# Access Checkbox im Unterformular



## 123arne (17. April 2005)

Hallo,
Ich habe eine kleine Accessdatenbank zur Verwaltung von DVD's erstellt. Da eine DVD mehrere Sprachen haben kann, habe ich eine Tabelle "Sprache" erstellt in der alle Sprachen und eine zugehörige id-Nummer drin sind. In einer weiteren Tabelle "dvd_sprache" ist dann für jede vorhandene Sprache der DVD ein Eintrag id_dvd und id_sprache drin.
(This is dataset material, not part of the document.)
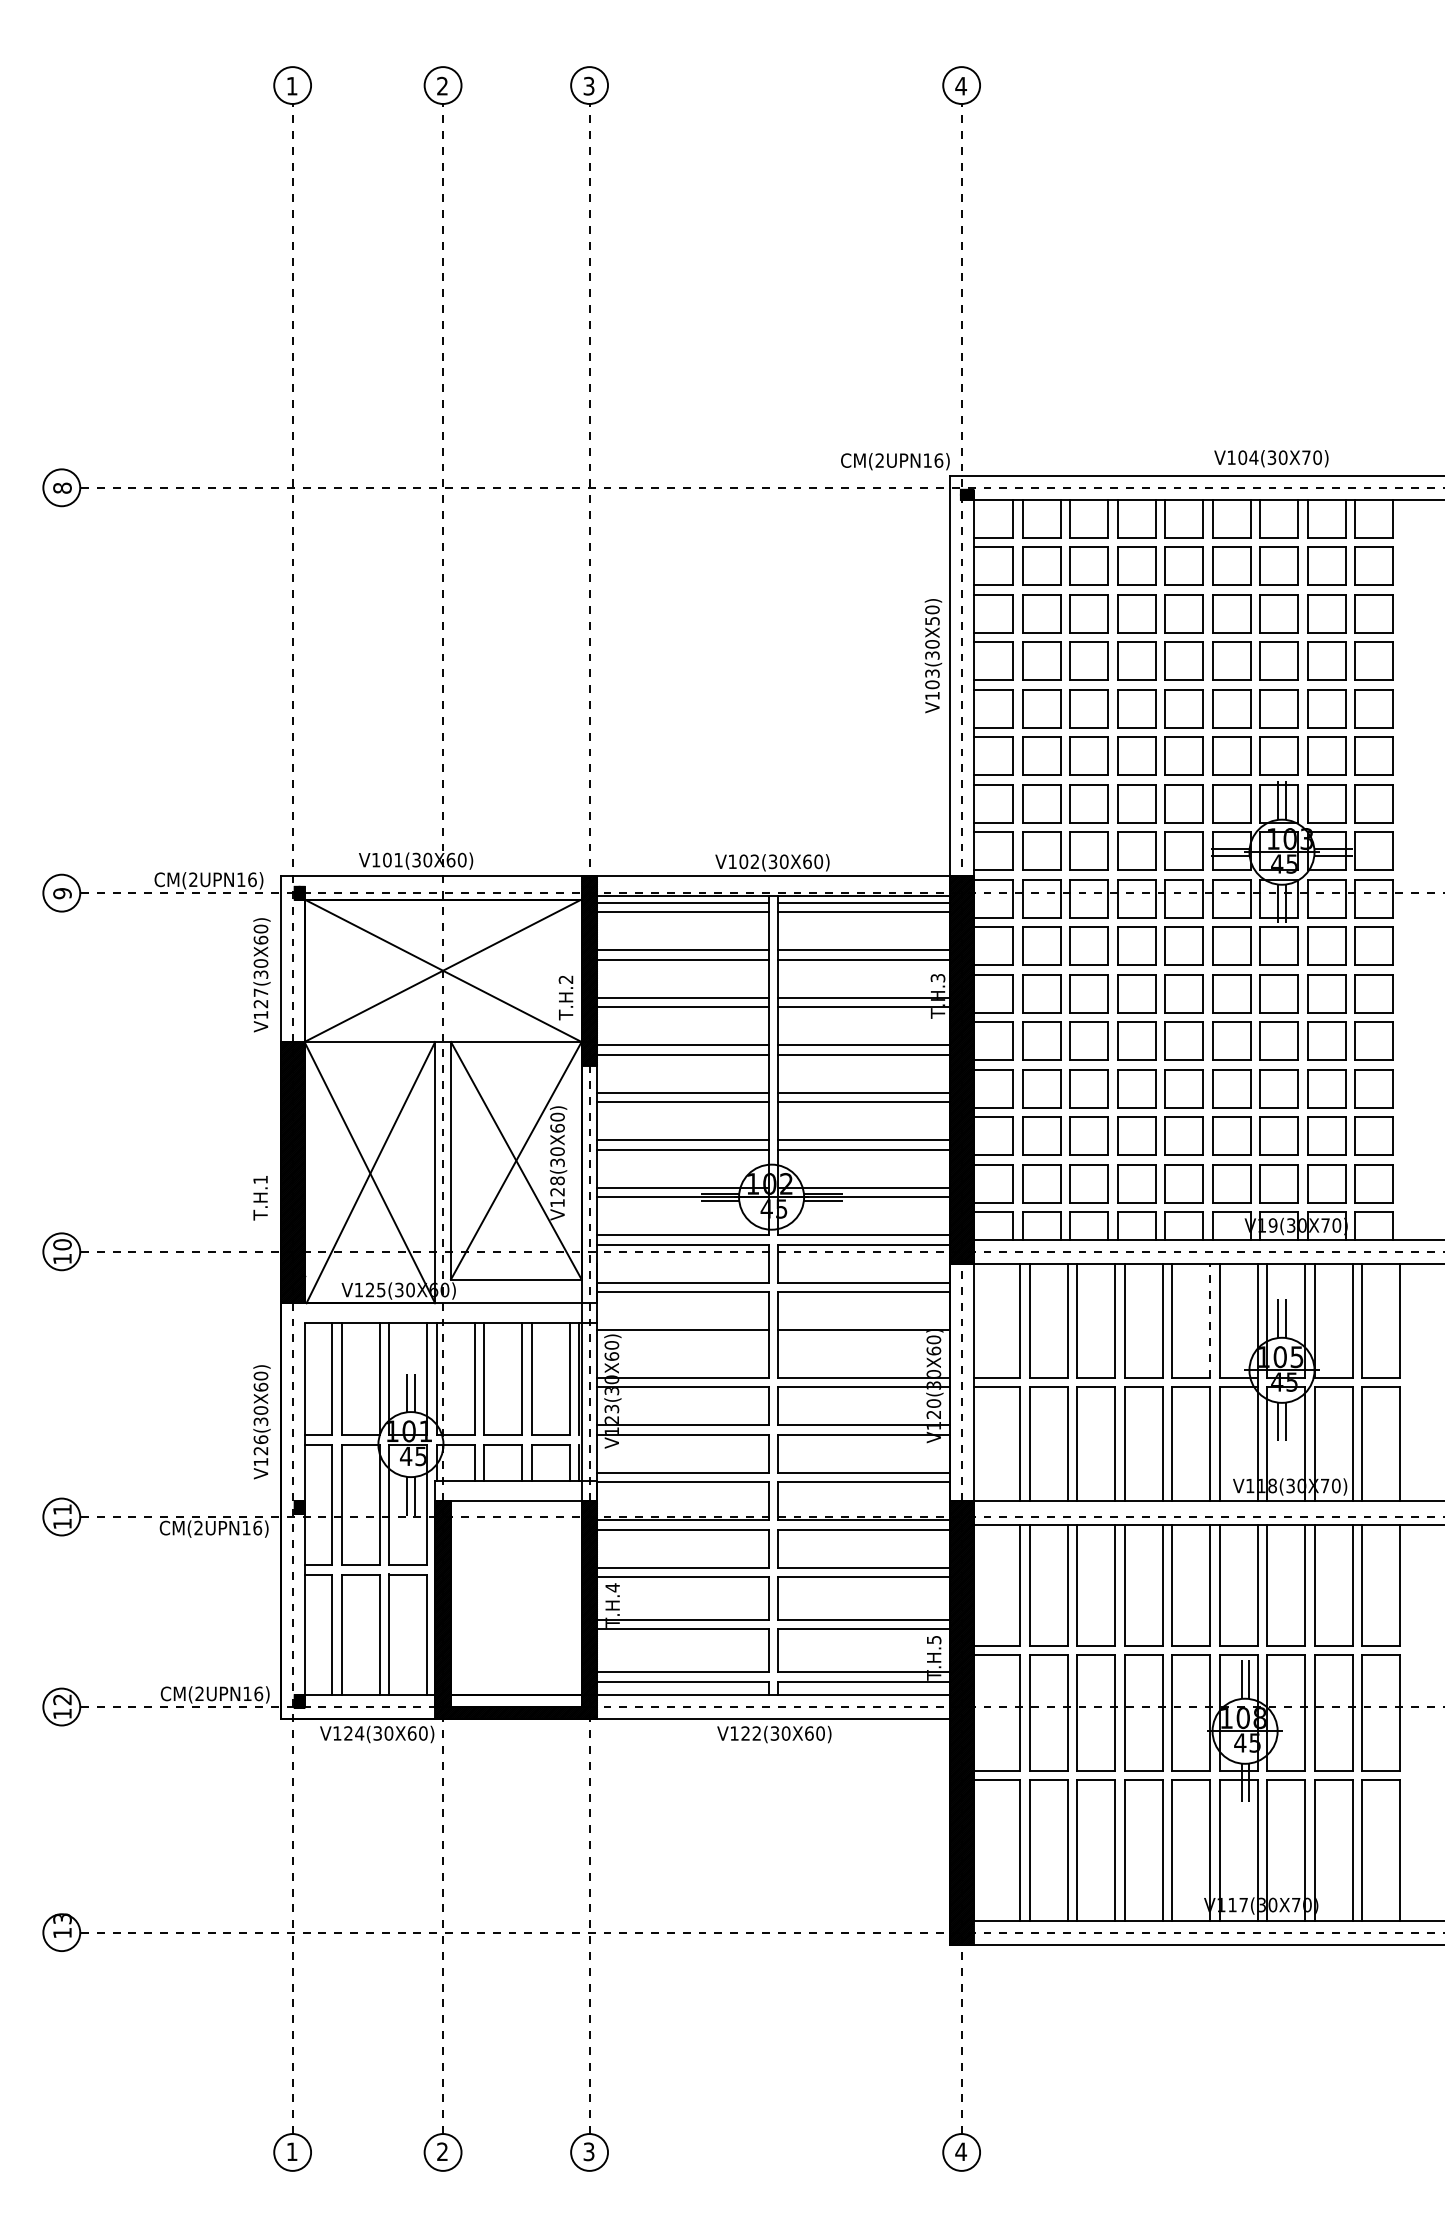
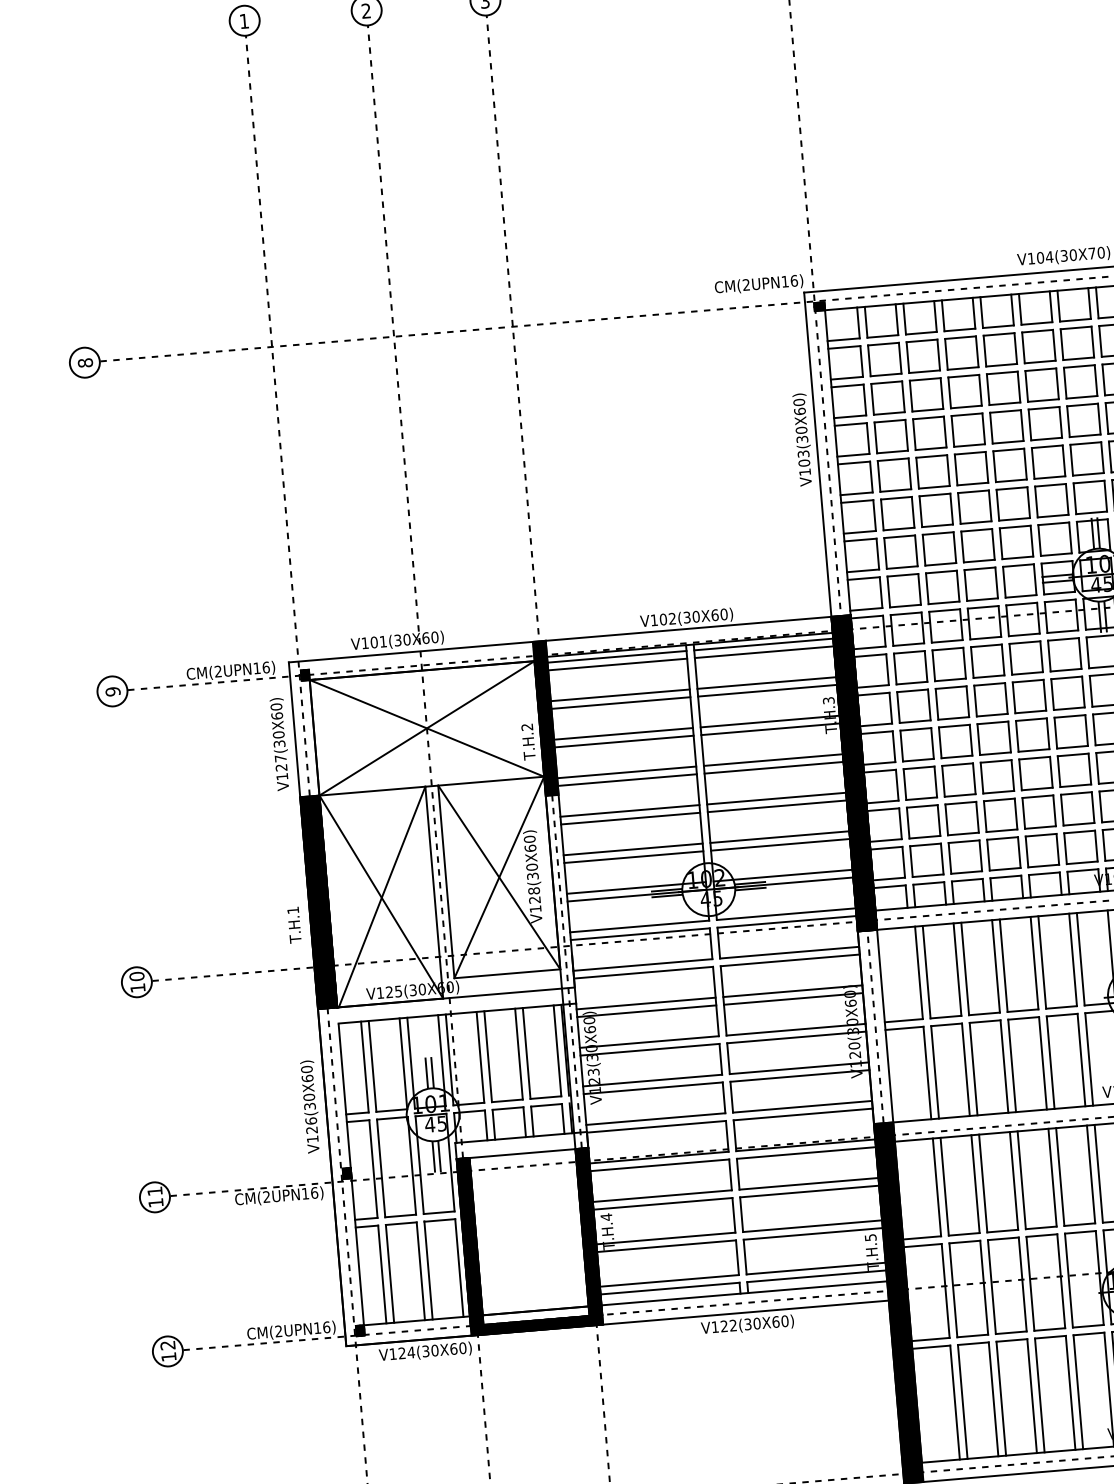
text: (932, 620) -> (799, 411), V103(30X50) -> V103(30X60)
line: (1210, 1320) -> (1073, 959), dashed -> solid
line: (682, 1339) -> (646, 1011), added
line: (863, 1339) -> (793, 998), added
Im Formular für die DVD-Verwaltung ist jetzt ein UnterFormular das mir alle Sprachen auflistet und dahinter jeweils eine Checkbox in der alle tatsächlich auf der DVD vorhandenen Sprachen nen Häckchen kriegen sollen.
Problem: 
1. Wie kriege ich es bei schon vorhandenen DVD's hin, dass er sofern ein Eintrag id_dvd - id_sprache existiert die Checkbox schon markiert anbietet ?
2. Bei einer Änderungen der DVD auch dementsprechend Einträge in der Tabelle dvd_sprache neu schreibt oder löscht?
3. ... Oder wie gestaltet man die Datenbank generell sinnvoller um das Problem zu lösen?

Danke fürs Lesen bis hierhin schonmal 
Arne


----------